The Fujian Jinhua example is also a cautionary tale of the blowback that Chinese businesses could suffer from suspicions — and aspersions — of illicit state-enabled commercial gain. The less China resorts to such cyber-linked tactics and the more liberal and reciprocal its foreign investment and mergers and acquisitions regime become, the more likely that US administrations will continue to draw their ‘national security’ perimeter narrowly and facilitate the two-way intercourse in these civilian cutting-edge and foundational technologies.

The US law enforcement-on-steroids strategy against China’s technology theft is not without its risks.

A jury in 2017 dismissed T-Mobile USA’s allegation in the aforementioned Huawei civil case that the Chinese company’s actions were ‘wilful and malicious’. Now, the Justice Department intends to make those charges stick in a criminal case where the required burden of evidence is higher.

As late as spring 2018, the US State Department — the agency monitoring Beijing’s compliance with the 2015 Obama–Xi cyber commitments — had not cited any specific violation.

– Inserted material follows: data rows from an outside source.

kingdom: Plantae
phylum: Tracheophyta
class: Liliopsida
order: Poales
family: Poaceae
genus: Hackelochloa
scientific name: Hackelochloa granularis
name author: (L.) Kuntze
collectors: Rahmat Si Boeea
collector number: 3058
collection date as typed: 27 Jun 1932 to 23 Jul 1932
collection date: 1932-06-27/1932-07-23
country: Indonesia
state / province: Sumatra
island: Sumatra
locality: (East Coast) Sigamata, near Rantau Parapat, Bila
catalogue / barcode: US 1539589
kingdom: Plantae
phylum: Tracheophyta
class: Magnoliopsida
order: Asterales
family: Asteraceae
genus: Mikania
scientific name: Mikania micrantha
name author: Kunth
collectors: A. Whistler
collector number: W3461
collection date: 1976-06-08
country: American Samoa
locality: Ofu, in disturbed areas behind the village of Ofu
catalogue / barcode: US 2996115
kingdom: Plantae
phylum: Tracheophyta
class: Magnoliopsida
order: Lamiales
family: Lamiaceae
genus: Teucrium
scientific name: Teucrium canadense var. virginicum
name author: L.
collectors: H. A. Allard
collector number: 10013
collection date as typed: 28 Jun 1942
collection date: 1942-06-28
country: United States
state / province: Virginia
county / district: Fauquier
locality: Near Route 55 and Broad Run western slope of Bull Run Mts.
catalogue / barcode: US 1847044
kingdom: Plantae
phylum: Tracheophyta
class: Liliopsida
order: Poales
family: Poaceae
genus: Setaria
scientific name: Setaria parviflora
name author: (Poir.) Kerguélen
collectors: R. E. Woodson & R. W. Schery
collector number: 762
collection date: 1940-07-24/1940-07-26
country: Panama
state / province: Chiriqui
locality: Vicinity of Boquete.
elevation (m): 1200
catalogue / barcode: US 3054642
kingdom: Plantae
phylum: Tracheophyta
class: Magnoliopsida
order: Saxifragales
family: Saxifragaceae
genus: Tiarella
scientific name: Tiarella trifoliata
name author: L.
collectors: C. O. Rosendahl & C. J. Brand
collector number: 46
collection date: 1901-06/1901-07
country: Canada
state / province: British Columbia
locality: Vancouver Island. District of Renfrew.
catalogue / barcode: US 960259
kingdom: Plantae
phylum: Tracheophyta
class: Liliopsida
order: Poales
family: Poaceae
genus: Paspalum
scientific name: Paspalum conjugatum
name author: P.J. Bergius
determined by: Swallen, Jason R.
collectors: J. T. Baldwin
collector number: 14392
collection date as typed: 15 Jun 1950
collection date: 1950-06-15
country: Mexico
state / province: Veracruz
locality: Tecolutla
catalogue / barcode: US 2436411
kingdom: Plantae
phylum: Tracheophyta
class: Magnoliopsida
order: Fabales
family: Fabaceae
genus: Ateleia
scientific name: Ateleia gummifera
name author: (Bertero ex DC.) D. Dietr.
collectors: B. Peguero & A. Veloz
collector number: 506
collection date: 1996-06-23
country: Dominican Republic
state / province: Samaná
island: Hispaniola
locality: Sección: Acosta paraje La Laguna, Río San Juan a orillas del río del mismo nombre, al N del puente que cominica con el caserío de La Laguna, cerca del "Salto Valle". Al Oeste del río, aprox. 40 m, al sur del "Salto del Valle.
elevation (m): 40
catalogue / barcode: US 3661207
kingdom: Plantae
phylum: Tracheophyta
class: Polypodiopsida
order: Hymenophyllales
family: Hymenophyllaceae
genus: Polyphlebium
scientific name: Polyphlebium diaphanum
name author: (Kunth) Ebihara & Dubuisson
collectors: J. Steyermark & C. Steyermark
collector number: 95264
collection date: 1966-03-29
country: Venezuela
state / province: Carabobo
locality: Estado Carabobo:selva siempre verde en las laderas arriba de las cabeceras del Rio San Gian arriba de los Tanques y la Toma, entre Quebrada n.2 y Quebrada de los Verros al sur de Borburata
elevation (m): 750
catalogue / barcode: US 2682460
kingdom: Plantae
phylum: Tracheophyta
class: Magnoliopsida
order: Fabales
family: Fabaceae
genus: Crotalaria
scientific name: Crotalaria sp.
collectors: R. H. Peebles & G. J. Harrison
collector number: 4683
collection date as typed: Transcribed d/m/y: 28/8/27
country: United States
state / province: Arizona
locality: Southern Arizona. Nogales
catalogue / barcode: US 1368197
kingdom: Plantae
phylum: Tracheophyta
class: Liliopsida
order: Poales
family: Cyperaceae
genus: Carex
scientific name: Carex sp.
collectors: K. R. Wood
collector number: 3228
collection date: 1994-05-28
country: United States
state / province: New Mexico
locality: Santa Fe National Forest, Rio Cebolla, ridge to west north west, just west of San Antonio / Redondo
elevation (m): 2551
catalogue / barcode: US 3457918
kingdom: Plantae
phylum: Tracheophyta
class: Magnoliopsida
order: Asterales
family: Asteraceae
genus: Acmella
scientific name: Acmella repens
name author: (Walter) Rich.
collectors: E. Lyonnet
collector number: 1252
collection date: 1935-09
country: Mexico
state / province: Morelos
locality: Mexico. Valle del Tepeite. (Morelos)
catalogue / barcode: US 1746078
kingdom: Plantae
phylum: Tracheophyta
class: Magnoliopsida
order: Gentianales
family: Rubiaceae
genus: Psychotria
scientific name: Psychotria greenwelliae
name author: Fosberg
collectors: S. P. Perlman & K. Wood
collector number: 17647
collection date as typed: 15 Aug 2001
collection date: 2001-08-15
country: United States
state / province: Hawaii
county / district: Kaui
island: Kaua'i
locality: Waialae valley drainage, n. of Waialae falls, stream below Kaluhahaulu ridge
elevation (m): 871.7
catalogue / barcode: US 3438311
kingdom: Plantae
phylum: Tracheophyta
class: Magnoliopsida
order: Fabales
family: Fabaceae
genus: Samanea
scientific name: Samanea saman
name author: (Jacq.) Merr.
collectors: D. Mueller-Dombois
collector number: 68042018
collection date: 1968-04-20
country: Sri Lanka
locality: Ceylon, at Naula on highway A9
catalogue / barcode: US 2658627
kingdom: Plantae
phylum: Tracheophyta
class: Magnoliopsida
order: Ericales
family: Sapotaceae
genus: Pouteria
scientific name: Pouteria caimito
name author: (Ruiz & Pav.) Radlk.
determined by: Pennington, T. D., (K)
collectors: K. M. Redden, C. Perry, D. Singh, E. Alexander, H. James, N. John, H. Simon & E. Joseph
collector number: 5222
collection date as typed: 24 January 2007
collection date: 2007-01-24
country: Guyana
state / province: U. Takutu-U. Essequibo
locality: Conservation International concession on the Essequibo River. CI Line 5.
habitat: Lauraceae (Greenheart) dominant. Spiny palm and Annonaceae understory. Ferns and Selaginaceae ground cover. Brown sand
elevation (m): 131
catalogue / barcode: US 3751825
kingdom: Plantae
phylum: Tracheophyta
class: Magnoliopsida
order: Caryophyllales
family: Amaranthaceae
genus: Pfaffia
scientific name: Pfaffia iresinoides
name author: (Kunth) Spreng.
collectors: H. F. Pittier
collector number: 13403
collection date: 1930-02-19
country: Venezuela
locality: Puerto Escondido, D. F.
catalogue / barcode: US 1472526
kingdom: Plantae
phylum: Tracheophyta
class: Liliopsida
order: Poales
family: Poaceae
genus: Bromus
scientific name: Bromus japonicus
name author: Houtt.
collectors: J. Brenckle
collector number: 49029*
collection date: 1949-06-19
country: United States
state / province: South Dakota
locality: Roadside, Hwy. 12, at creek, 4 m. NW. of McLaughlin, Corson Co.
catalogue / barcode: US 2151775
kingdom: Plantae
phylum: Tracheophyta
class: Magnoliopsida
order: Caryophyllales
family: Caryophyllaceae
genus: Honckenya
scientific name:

With the trade war now underway, the Justice Department slaps a new Chinese trade theft case every other day, in turn inviting charges of politicisation. It is not sufficient to conclude that because players ‘associated’ were involved that the Chinese government too was involved; state intent and action must be shown.

It is also somewhat hypocritical for Washington to sermonise against state-linked actions intended to produce a commercial gain at a time when the full weight of the government has been thrown behind an orchestrated, and failing, campaign to skew private markets by discouraging whole countries — not just companies — from embracing Huawei’s 5G telecoms equipment.

At the end of the day, the bottom line is immutable: China’s state-linked cyber espionage for commercial gain must absolutely end. A rupture in the US–China trade, investment and IP relationship is too dear a price to pay for its continuance.

Sourabh Gupta is Senior Fellow at the Institute for China–America Studies in Washington, DC.